+++ Information supplied +++

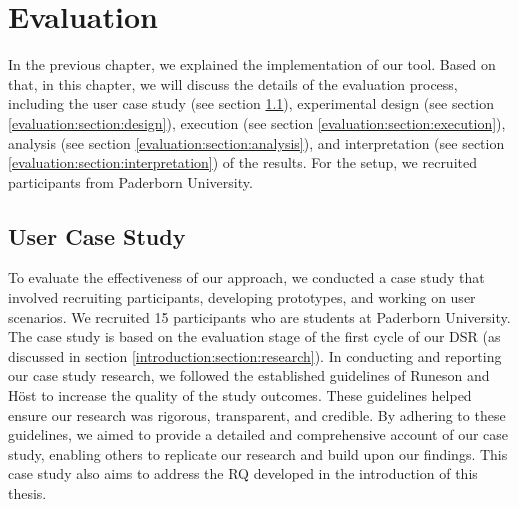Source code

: 
\chapter{Evaluation}
\label{chap:evaluation}
In the previous chapter, we explained the implementation of our tool. 
Based on that, in this chapter, we will discuss the details of the evaluation process, including the user case study (see section \ref{evaluation:section:casestudy}), experimental design (see section \ref{evaluation:section:design}), execution (see section \ref{evaluation:section:execution}), analysis (see section \ref{evaluation:section:analysis}), and interpretation (see section \ref{evaluation:section:interpretation}) of the results. 
For the setup, we recruited participants from Paderborn University.
\ifpdf
    \graphicspath{{Chapters/Evaluation/Figs/}{Chapters/Evaluation/Figs/}{Chapters/Evaluation/Figs/}}
\else
    \graphicspath{{Chapters/Evaluation/Figs/}{Chapters/Evaluation/Figs/}}
\fi

\section{User Case Study}
\label{evaluation:section:casestudy}
To evaluate the effectiveness of our approach, we conducted a case study that involved recruiting participants, developing prototypes, and working on user scenarios. 
We recruited 15 participants who are students at Paderborn University. 
The case study is based on the evaluation stage of the first cycle of our DSR (as discussed in section \ref{introduction:section:research}). 
In conducting and reporting our case study research, we followed the established guidelines of Runeson and Höst \cite{eval:guidlines:runeson} to increase the quality of the study outcomes. 
These guidelines helped ensure our research was rigorous, transparent, and credible. 
By adhering to these guidelines, we aimed to provide a detailed and comprehensive account of our case study, enabling others to replicate our research and build upon our findings.
This case study also aims to address the RQ developed in the introduction of this thesis.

+++

• _Task statement_
Using the material above, copy every line in which the string "that" occurs.

• _Solution_
Based on that, in this chapter, we will discuss the details of the evaluation process, including the user case study (see section \ref{evaluation:section:casestudy}), experimental design (see section \ref{evaluation:section:design}), execution (see section \ref{evaluation:section:execution}), analysis (see section \ref{evaluation:section:analysis}), and interpretation (see section \ref{evaluation:section:interpretation}) of the results. 
To evaluate the effectiveness of our approach, we conducted a case study that involved recruiting participants, developing prototypes, and working on user scenarios. 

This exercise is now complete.